Task requirements: In the data below, find every line with the word "case" and copy it.

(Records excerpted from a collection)
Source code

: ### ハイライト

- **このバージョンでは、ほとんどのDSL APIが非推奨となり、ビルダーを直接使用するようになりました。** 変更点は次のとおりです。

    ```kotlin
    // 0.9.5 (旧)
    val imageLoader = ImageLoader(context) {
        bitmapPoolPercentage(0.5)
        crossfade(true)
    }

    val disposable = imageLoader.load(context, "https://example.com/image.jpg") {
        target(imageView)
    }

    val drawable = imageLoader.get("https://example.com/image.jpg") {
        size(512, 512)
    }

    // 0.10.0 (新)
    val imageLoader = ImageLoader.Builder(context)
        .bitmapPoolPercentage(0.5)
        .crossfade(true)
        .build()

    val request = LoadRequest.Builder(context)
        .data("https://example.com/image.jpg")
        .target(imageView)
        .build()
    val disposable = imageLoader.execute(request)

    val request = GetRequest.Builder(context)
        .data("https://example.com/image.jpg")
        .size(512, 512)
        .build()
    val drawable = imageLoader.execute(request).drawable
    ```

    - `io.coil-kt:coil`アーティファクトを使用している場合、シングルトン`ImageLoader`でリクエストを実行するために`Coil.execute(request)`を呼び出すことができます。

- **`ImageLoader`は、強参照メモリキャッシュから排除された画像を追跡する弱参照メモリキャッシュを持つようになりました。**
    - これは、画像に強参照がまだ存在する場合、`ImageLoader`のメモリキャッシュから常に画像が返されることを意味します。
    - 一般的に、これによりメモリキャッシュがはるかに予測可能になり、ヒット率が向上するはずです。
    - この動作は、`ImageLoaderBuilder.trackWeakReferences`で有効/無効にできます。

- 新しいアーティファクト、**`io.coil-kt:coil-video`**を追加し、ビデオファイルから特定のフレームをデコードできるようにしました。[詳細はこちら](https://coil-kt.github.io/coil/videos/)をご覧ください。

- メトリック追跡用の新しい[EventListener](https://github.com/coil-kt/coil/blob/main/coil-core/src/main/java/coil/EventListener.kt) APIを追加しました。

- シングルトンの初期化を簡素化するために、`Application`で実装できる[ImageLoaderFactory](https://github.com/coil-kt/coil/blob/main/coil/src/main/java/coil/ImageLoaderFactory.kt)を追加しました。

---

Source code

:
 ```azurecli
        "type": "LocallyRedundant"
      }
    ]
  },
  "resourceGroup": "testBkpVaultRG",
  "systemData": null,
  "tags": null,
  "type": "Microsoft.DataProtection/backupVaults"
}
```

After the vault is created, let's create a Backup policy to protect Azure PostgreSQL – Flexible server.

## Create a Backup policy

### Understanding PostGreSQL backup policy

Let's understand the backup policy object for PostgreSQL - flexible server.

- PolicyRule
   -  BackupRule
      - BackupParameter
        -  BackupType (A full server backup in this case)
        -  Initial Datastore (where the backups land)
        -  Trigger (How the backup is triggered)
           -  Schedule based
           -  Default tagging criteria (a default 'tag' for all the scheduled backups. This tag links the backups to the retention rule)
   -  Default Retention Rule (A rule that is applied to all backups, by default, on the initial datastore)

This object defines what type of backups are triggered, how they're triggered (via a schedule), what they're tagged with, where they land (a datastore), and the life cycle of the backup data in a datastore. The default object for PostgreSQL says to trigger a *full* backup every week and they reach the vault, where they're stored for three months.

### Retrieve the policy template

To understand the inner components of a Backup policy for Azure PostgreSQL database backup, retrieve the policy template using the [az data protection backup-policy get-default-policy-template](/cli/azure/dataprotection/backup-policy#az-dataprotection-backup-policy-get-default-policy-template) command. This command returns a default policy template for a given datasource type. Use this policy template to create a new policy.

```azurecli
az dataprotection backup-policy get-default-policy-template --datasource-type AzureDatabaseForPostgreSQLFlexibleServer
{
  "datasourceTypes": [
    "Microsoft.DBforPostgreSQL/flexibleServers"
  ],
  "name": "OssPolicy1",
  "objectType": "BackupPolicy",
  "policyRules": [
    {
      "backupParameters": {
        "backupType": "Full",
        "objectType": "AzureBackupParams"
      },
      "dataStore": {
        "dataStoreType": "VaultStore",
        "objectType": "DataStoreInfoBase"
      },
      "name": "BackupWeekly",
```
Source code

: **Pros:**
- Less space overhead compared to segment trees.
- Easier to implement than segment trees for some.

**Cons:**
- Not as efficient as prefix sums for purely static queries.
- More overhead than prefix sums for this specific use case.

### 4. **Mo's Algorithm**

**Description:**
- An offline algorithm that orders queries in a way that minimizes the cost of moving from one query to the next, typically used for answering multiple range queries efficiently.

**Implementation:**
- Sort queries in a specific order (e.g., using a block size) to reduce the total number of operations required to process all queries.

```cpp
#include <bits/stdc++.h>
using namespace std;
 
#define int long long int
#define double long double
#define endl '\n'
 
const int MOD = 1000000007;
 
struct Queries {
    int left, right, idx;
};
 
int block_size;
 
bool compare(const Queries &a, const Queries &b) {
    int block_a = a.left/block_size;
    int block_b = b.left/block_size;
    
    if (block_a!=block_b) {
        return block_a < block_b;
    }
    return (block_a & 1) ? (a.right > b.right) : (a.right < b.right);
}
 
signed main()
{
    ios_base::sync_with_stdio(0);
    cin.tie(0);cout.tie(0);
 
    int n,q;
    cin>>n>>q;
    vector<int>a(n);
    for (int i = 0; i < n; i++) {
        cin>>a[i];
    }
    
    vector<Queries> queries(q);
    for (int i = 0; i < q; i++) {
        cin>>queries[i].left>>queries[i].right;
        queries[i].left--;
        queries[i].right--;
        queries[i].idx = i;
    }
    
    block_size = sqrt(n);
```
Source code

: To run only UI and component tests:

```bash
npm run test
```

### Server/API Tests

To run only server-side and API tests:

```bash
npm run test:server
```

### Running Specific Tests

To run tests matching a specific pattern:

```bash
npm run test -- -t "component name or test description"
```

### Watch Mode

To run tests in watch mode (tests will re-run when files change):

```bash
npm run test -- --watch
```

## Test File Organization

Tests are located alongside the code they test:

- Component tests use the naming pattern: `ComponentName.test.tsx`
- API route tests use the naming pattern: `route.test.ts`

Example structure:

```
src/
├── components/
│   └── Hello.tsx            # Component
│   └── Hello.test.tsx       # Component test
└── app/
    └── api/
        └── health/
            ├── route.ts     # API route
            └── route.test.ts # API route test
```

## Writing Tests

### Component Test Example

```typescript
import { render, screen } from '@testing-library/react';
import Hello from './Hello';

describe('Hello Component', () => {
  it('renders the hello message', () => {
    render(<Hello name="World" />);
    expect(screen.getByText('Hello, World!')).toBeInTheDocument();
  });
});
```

Output of the task:
        -  BackupType (A full server backup in this case)
- More overhead than prefix sums for this specific use case.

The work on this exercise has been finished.